The duo led off the line, picked the shifts perfectly and stretched out a comfortable advantage downwind. From the mid-point of the race, all they had to do was defend. Crossing the finish line with a huge lead, victory was theirs.

It was a key moment in the pair’s campaign to make it to Tokyo 2020 – they were forced to sit out of much of the 2018 season after Fynn injured his knee, but the win announced their return as serious contenders for the one British 49er spot.

“We are over the moon – ecstatic,” said Fynn. “It was an up-and-down week. We were really consistent early on in the regatta then struggled a bit, but to win is such a great feeling.”

James added: “This result shows we can perform in the venue that will host the Olympics in two years’ time, and that is a real positive.”


Elliot Hanson took home gold in the Laser fleet. Image: Jesus Renedo/Sailing Energy/Aarhus 2018

James and Fynn were not the only ones to enjoy success in Enoshima. Gold also went to Elliot Hanson in a super-competitive Laser fleet that included three British sailors in the top 10.

Elliot was so dominant that he had the regatta wrapped up a day early with a huge points lead, meaning the final day medal race was just a formality.

“It is amazing to win on Olympic waters – there is a real history of those who can perform in the venue in the years running up to the Games going on to have great success,” said Elliot, 24, from Macclesfield.

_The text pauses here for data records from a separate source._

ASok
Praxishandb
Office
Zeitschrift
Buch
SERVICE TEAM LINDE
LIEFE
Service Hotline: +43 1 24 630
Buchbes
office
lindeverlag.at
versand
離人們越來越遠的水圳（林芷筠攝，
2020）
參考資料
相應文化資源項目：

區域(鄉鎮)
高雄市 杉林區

“That is a great confidence boost going into the next two years. As a British squad we are so strong and it is going to be tough just to qualify for the Games. This result certainly is not the be all and end all but it is a great boost.”


With no medal race, Giles Scott had to settle for silver. Image: Jesus Renedo/Sailing Energy/Aarhus 2018

It was a bittersweet finish for British Finn sailors Giles Scott and Ed Wright, who launched for their medal race in second and third overall with a tiny points gap to first. But with just a few knots blowing over the course the race officials decided they could not hold a fair contest, and so both were denied their shots at gold.

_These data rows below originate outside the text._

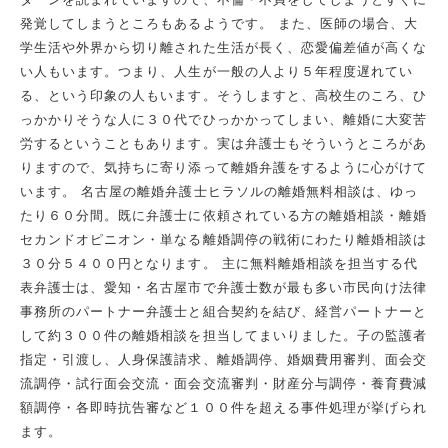
発覚してしまうところもあるようです。 また、医師の場合、大
学生活や外界から切り離された生活が長く、恋愛偏差値が高くな
い人もいます。つまり、人生が一般の人より５年程度遅れてい
る、という印象の人もいます。そうしますと、高校生のころ、ひ
っかかりそうな人に３０代でひっかかってしまい、離婚に大変苦
労するということもあります。実は弁護士もそういうところがあ
りますので、気持ちに寄り添って離婚弁護をするように心がけて
います。 名古屋の離婚弁護士ヒラソルの離婚無料相談は、ゆっ
たり６０分間。既に弁護士に依頼されている方の離婚相談・離婚
セカンドオピニオン・単なる離婚調停の戦術にわたり離婚相談は
３０分５４００円となります。 主に無料離婚相談を担当する代
表弁護士は、愛知・名古屋市で弁護士数が最も多い市民向け法律
事務所のパートナー弁護士と組合契約を結び、経営パートナーと
して約３００件の離婚相談を担当してまいりました。子の監護者
指定・引渡し、人身保護請求、離婚調停、婚姻費用審判、面会交
流調停・試行面会交流・面会交流審判・財産分与調停・養育費減
額調停・各即時抗告審など１００件を超える事件処理が挙げられ
ます。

Still, silver and bronze medals from a fleet packed with champions demonstrates the strength in depth the British Finn contingent has to offer.

“To come here and race against the top guys and come away with a silver medal is great,” said Giles, the reigning Olympic champion.

“The reason I was so keen to come out was to see what the Olympic venue has to offer, and it seemingly has an awful lot to offer. I have been away from the Finn a little while now, and it is probably about time to start ramping it up again.”


It was not all plain sailing in Enoshima though. A start line battle with China’s Peina Chen did not pay off for Bryony Shaw in the women’s RS:X, and a ninth saw her slip from second to fourth overall.

A similar fate befell Charlotte Dobson and Saskia Tidey, who crossed the 49er FX line in eighth. They too slipped from the silver medal position to end the regatta in fourth.

The lack of breeze not only affected the Finns but also both 470 fleets, preventing Hannah Mills and Eilidh McIntyre from improving on their fifth position.

“It was a really tough week – we really were not firing on all cylinders – but it has been great to be here,” said Hannah.

“It is my first time in Japan and at the Olympic venue so it has been great to get a feel for the place so we can learn and prepare for Tokyo 2020.

“It is frustrating not to have a medal race – we clawed our way into a position where we could attack and at least try for a medal, and to be denied that chance is really disappointing.”

Eilidh, from Hayling Island, added: “It is not the result we came for but we will learn and come back stronger next time we are here.”

The British Sailing Team will now enjoy a well-earned break until the 2019 season kicks off in Miami in January.